Say It Ain't So (SWAT Generation 2.0 9)
And when I’d read them, I’d realized that sometime after she’d messaged me, she’d killed herself.
And, like that time, Suzanne had helped assure me that it wasn’t my fault. That there was nothing I could do.
Only, I’d always felt like I could have stopped it somehow.
Which was why, on the anniversary of her death, I’d released a book. And all first-week proceeds had been donated to suicide prevention.
“I know.” I pinched the bridge of my nose.
“Well, you need to realize that you can’t control the world. You didn’t make that guy come in there and shoot the place up,” she soothed.
I hadn’t.
“Now, let it the fuck go. Fuck them, fuck those shooters. Fuck that cop—which reminds me, was the cop hot?”
And, though my parents had said the same thing about an hour before I’d called Suzanne, I hadn’t been able to really take myself off the hook until Suzanne had so succulently reminded me of my favorite word.
“He was,” I wailed. “And he was sick as a dog. He said something about thinking he had the flu. Which also made me feel really bad. I gave him some ibuprofen out of my purse.”
She chuckled, “Did you get a number?”
“Even better,” I said. “I got where he lived.”
Her gasp was one of excitement. “Really? Are you going on a date with him?”
I laughed then, unable to help myself.
“No,” I said. I didn’t realize that he lived in my duplex until we walked out to the parking lot.
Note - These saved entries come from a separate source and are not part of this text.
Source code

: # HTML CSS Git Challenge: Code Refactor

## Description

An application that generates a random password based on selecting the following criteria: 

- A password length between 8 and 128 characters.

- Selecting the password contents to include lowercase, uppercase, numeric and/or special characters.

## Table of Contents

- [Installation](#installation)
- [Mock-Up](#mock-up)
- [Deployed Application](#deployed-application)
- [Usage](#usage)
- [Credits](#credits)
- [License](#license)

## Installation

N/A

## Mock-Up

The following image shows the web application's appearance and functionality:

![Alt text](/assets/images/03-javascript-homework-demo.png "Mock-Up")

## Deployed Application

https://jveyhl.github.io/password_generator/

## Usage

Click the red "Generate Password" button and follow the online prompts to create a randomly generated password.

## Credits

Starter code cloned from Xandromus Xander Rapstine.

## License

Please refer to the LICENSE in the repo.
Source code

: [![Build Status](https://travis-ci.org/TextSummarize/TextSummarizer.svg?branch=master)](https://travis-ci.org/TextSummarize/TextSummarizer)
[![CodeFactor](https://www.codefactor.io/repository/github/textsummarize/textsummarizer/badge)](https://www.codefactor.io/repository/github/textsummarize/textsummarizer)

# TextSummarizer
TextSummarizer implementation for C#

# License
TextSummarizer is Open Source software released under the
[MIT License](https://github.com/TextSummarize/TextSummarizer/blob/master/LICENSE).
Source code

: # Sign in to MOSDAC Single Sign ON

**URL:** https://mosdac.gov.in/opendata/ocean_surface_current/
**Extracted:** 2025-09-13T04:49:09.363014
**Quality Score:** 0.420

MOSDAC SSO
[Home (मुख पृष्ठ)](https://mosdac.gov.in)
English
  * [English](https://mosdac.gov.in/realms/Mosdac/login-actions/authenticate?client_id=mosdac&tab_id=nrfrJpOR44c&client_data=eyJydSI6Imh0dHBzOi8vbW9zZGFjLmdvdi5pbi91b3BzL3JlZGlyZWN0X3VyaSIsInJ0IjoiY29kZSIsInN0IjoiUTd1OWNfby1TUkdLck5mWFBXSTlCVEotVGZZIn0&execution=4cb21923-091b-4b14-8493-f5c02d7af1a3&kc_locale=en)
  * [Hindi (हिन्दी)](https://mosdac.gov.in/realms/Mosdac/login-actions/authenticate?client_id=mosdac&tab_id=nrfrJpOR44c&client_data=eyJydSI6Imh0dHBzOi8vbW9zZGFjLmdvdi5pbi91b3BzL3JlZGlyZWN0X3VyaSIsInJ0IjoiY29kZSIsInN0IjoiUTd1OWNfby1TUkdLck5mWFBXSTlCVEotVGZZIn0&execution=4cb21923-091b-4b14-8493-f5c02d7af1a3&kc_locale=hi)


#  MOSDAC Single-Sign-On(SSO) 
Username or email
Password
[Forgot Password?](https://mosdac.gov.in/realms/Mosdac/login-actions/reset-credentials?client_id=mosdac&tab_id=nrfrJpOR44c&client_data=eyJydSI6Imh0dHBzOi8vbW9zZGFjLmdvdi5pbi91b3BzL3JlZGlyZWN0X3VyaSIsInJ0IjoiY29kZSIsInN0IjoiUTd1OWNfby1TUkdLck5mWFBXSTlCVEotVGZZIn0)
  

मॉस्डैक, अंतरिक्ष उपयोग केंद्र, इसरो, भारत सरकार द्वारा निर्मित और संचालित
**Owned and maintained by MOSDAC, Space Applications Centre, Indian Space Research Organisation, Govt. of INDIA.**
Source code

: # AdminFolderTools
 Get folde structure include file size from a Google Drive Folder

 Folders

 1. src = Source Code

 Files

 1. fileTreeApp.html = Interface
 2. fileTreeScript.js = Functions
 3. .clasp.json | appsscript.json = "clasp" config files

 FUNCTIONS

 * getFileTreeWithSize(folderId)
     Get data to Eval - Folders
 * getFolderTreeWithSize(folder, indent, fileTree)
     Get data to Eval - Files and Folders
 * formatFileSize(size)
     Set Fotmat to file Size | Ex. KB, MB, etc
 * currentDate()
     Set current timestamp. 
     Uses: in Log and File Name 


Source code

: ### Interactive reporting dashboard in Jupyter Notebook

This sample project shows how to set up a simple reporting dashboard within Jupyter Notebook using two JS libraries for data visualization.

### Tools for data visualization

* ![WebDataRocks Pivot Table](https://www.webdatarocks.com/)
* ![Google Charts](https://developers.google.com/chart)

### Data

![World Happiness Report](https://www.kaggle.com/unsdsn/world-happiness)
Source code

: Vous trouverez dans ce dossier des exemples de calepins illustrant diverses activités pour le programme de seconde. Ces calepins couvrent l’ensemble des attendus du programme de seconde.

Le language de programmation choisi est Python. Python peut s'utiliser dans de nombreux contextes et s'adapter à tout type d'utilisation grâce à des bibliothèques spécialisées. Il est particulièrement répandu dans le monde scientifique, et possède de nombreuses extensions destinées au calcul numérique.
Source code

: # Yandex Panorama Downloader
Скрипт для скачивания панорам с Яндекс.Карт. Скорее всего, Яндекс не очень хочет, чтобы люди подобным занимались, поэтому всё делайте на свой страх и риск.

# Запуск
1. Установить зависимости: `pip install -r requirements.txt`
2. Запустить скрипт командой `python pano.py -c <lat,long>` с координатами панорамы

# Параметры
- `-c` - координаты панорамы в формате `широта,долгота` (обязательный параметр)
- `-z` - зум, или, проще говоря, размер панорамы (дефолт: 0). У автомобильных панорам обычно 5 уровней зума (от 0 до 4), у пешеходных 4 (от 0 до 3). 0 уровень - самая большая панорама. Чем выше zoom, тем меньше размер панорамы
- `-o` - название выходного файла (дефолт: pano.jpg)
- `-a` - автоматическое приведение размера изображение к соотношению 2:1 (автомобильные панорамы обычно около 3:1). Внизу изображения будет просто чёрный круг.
I did notice his big black motorcycle then. And his flashy as fuck helmet.
“What’s so flashy about it?” she asked.
“It’s the helmet, Suzanne,” I said.
She moaned.
“Oh my god.” Her Jersey accent came in thick over the line. “You… it’s him?”
I laughed then.
The helmet under discussion had a pair of overflowing C-cups airbrushed onto it.
That was it.
Just a pair of tits.
But I’d know those tits anywhere.
And when I followed him home over the next five minutes, I knew he’d be all weirded out as I pulled past him once he’d pulled into his driveway.
But instead of waiting for him to confront me, I’d hurried inside and closed the door.
Now he knew where I lived, too.
The thunder that I’d barely beaten home rumbled overhead, and Suzanne changed the subject.
“It’s supposed to storm there, isn’t it?” Suzanne asked.
I scrunched up my nose four times, then answered with, “Yeah. It’s supposed to get really bad around midnight or so. The weatherman thinks that it’s supposed to be worse than we thought.”
“How worse?” she asked.
“Well.” I paused. “We went from ‘moderate’ to ‘enhanced,’” I answered, using air quotes even though I knew she couldn’t see me.
But she knew me well enough to know that I’d use them, so there was that.
See, Suzanne and I met five years ago online. When I’d first started writing, I hadn’t done the best thing that I should have—i.e., hiring an editor that was going to make my words shine. Instead, I’d taken the cheap way out and read it for errors myself.
Big no-no, apparently.
And I found out very quickly after publishing that it wasn’t the best idea in the world.
How did I find out?
Well, when I’d published, I’d done it in a quickly growing genre that all the ladies were falling into in droves thanks to a popular motorcycle series. Motorcycle clubs, MC books for short, had an ever-growing popularity that I’d thought was super intriguing.
So I’d written a book about a motorcycle riding hot guy, published it, and then waited on pins and needles for the first person to buy it.
And they did.
And the next.
And the next.
And the next.
Except, as people bought the book, people also reviewed the book.
And it got roasted.
Roasted so badly, in fact, that I barely could read the reviews and not cry.
From then on, I’d made sure to find an editor before I published another book.
I also learned to stay off of a popular review site that did nothing but tear me a new asshole with each review I read.
Only, not all was bad coming from my first book publishing.
The one person that I met that was nice to me when she didn’t have to be was Suzanne.
She was my light in the dark.
She was a book blogger that guided me through the book world.
Then, at my first ever book signing a year later, I got to meet her for the first time.
And there she offered to help me in any way she could.
When people saw us together, they might think we were weird.
We talked to each other every single day. Texted like best friends. Knew everything about each other as best friends would. And though we only saw each other twice a year at book signings, when we got together it was like we were never apart.
And though she was old enough to be my mother, and had a kid that wasn’t far from my age, and spoke like she was straight off the set of The Sopranos, she was my best friend. And I told her everything.